> TASK PROMPT
Reproduce verbatim the lines in the entries, starting at the line that contains "电子伺服压力机 0.3T-10T 供应" and ending at the line that contains "证产品加工数据的可追溯性，便于生产质量控制管理。", both of those lines included.
·····
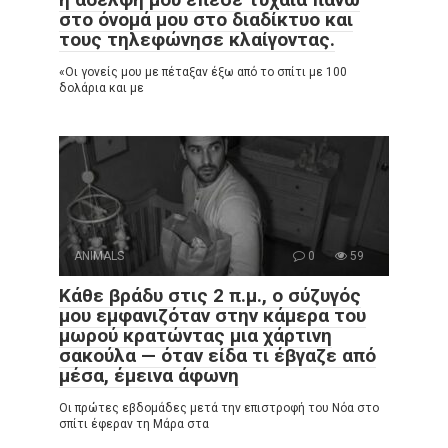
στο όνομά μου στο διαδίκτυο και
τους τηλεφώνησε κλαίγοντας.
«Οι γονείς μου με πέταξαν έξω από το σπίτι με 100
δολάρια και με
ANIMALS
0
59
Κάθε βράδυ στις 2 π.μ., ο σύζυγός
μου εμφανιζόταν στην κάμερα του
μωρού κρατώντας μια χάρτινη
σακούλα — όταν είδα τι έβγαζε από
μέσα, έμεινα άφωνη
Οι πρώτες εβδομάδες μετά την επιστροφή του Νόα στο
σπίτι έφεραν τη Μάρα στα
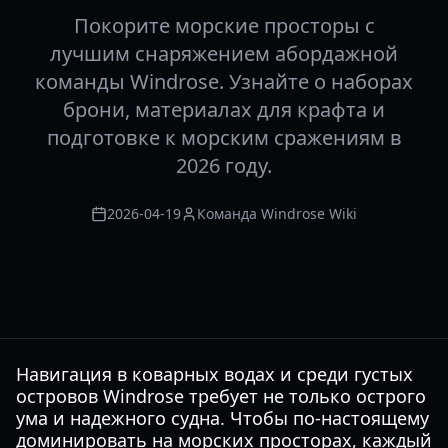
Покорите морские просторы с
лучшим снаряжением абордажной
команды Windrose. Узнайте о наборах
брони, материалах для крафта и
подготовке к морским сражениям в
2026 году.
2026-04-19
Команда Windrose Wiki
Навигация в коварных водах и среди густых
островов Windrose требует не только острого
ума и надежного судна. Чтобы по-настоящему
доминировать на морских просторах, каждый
·····
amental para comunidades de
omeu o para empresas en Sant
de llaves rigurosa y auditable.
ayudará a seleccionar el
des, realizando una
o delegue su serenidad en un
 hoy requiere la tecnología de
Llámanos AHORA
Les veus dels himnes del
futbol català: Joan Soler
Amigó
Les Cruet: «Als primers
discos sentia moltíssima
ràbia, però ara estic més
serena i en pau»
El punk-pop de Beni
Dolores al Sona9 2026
·····
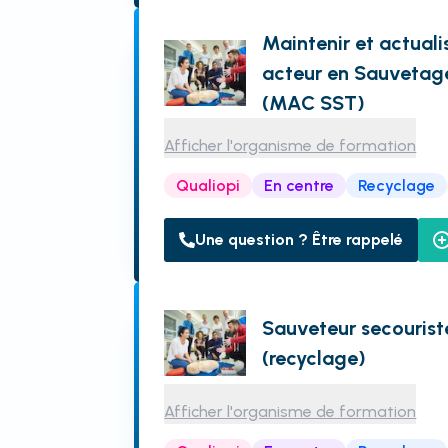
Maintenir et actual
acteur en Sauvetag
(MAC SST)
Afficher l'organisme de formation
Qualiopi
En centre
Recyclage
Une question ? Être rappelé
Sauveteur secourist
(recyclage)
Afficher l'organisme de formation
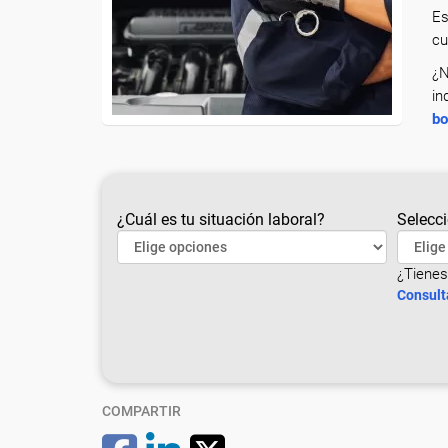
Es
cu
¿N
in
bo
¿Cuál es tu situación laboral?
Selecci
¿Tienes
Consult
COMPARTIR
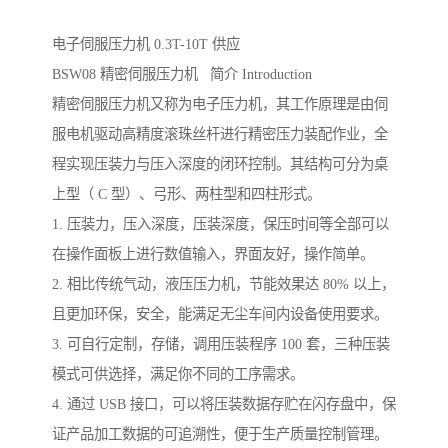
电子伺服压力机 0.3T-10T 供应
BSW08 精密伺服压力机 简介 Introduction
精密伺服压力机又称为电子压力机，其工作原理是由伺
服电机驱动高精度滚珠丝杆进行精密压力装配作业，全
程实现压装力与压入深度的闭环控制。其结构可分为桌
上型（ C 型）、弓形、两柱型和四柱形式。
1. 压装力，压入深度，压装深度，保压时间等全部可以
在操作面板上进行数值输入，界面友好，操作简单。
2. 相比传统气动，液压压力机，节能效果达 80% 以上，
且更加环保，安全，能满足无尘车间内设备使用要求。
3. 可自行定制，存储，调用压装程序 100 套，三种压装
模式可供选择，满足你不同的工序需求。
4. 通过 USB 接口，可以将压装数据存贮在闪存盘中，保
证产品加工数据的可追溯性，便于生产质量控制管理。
·····
> TASK ANSWER
电子伺服压力机 0.3T-10T 供应
BSW08 精密伺服压力机 简介 Introduction
精密伺服压力机又称为电子压力机，其工作原理是由伺
服电机驱动高精度滚珠丝杆进行精密压力装配作业，全
程实现压装力与压入深度的闭环控制。其结构可分为桌
上型（ C 型）、弓形、两柱型和四柱形式。
1. 压装力，压入深度，压装深度，保压时间等全部可以
在操作面板上进行数值输入，界面友好，操作简单。
2. 相比传统气动，液压压力机，节能效果达 80% 以上，
且更加环保，安全，能满足无尘车间内设备使用要求。
3. 可自行定制，存储，调用压装程序 100 套，三种压装
模式可供选择，满足你不同的工序需求。
4. 通过 USB 接口，可以将压装数据存贮在闪存盘中，保
证产品加工数据的可追溯性，便于生产质量控制管理。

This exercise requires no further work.